I do not see many “evangelicals” publicly standing up for the “stranger in our midst”—a key value in Scripture. World Relief is one of several organized exceptions: “The Bible has a lot to say about immigrants and immigration.” Recently America has been going through the trauma of seeing children separated from their parents by an administration willing to go to this extreme to let immigrants know they are not welcome in the US. Even with a belated executive order to rescind this policy, more than 2000 children remain separated from their parents, many with no way to find each other.
What should be the church’s response in America? As Michael Gerson says, “Christianity is love of neighbor, or it has lost its way.”
In an interview with the authors of the book, Participating in God’s Mission: A Theological Missiology for the Church in America, in Christianity Today, Stetzer asked why they wrote the book. Their response: “The church in America is now undergoing a major deconstruction of its historical identity and its organizational and institutional systems. This is requiring it to learn a new grammar for being the church. Learning this new grammar is primarily taking place on the ground in congregations that are seriously working to discern how to be led by the Spirit anew.” (Read the full interview here.)

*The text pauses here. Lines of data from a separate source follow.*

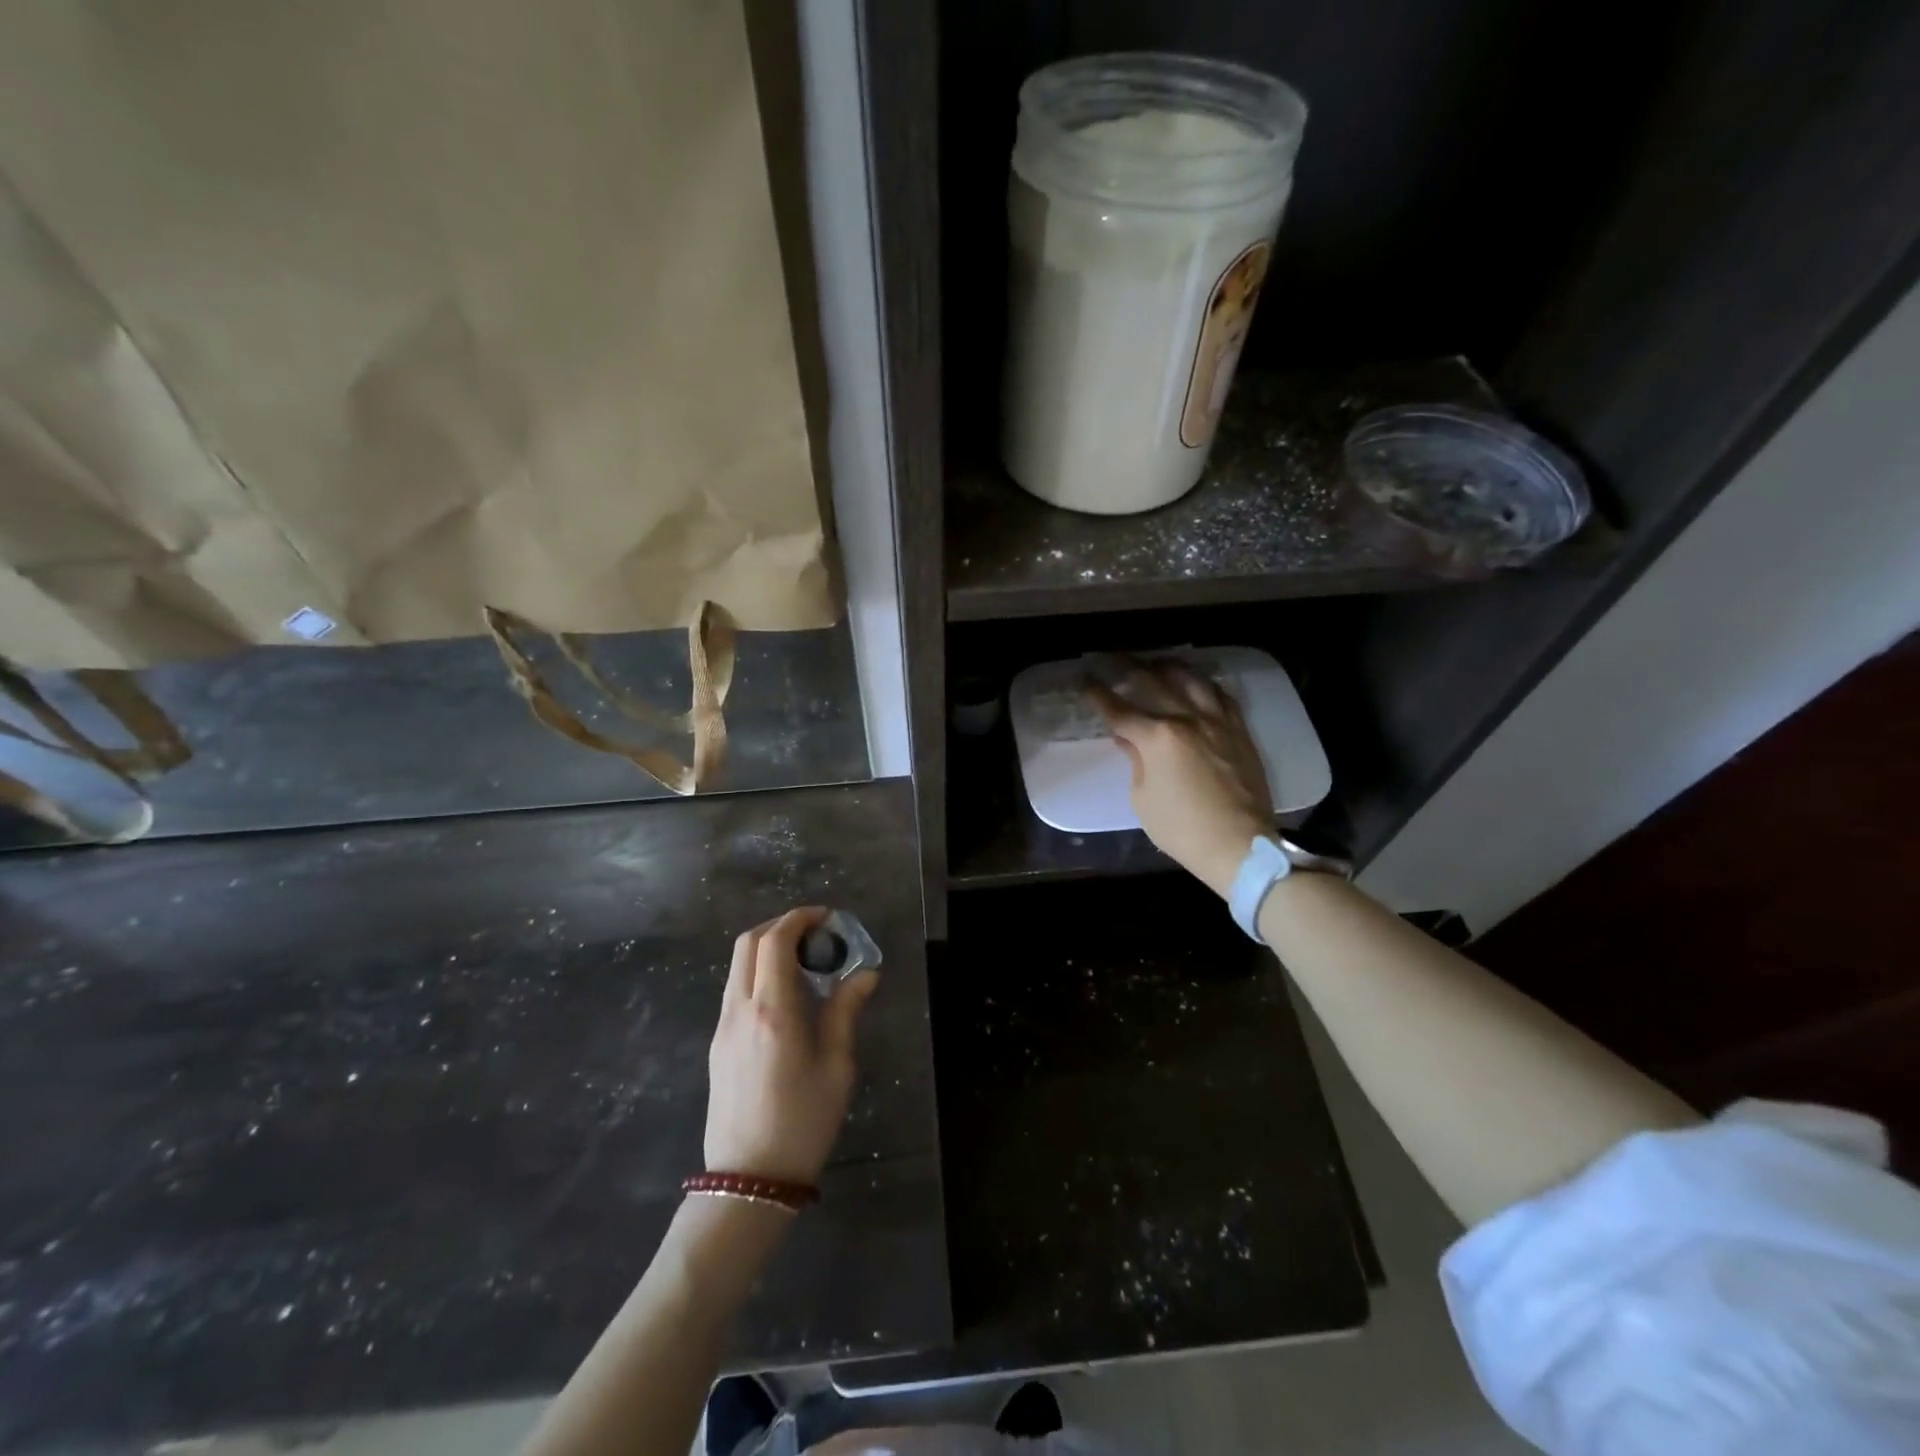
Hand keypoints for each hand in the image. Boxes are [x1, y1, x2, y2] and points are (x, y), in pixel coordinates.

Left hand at [704, 907, 879, 1184]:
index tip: (827, 917)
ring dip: (767, 948)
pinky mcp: (718, 1043)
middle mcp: (741, 1009)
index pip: (776, 941)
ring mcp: (723, 1026)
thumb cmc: (802, 1122)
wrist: (748, 1180)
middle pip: (748, 943)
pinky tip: (786, 994)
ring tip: (805, 961)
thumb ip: (846, 1012)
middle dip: (781, 925)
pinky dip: (759, 972)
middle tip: (815, 933)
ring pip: (738, 965)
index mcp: (773, 1010)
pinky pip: (736, 988)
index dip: (800, 918)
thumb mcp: (837, 1067)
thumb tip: (865, 974)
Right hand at [1089, 660, 1273, 898]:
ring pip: (1192, 680)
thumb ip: (1135, 761)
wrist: (1240, 845)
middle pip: (1153, 682)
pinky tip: (1197, 682)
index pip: (1119, 710)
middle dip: (1128, 667)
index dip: (1097, 694)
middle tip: (1113, 657)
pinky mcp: (1239, 731)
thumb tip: (1128, 738)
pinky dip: (1205, 684)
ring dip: (1169, 667)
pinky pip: (1222, 696)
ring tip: (1156, 662)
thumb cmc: (1182, 828)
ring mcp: (1217, 722)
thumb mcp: (1143, 798)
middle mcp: (1187, 719)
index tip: (1084, 678)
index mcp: (1157, 738)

And then I saw these articles by a graduate of Wheaton College:
In The Atlantic Gerson wrote, “Little remains of a distinctly Christian public witness. … Evangelical used to denote people who claimed the high moral ground; now, in popular usage, the word is nearly synonymous with ‘hypocrite.’ ” (Read Gerson’s full article here.)
In a recent Washington Post opinion piece, Gerson basically summarizes my concerns:
“The proper role of Christians in politics is not to Christianize America; it is to demonstrate Christian values in the public realm. … This commitment does not lead toward a single party or ideology, but it does trace the outlines of an agenda: defending the rule of law, protecting minorities from discrimination and harm, fighting against trafficking and preventable suffering abroad, standing up for the rights of the disabled and vulnerable, shielding children from exploitation and abuse. (Read the full article here.)
Kevin Higgins’ summary of a book by Viv Grigg, Associate Professor of Urban Leadership at Azusa Pacific University, provides a good conclusion to this conversation. In The Spirit of Christ and the Postmodern City, Grigg writes about the influence of the Kingdom of God moving from the center, in concentric circles, toward the outside circle where believers are engaged in every facet of society and community life—politics, education, etc. He sees this as God’s aim in revivals. “A revival movement occurs when the Holy Spirit falls on multiple groups, as those initially touched by the Spirit go in power and take his presence into related social groups” (p. 11).
“If my people, who are called by my name, will humble themselves and pray and seek my face and turn from their wicked ways, then I will hear from heaven, and I will forgive their sin and will heal their land” (2 Chronicles 7:14).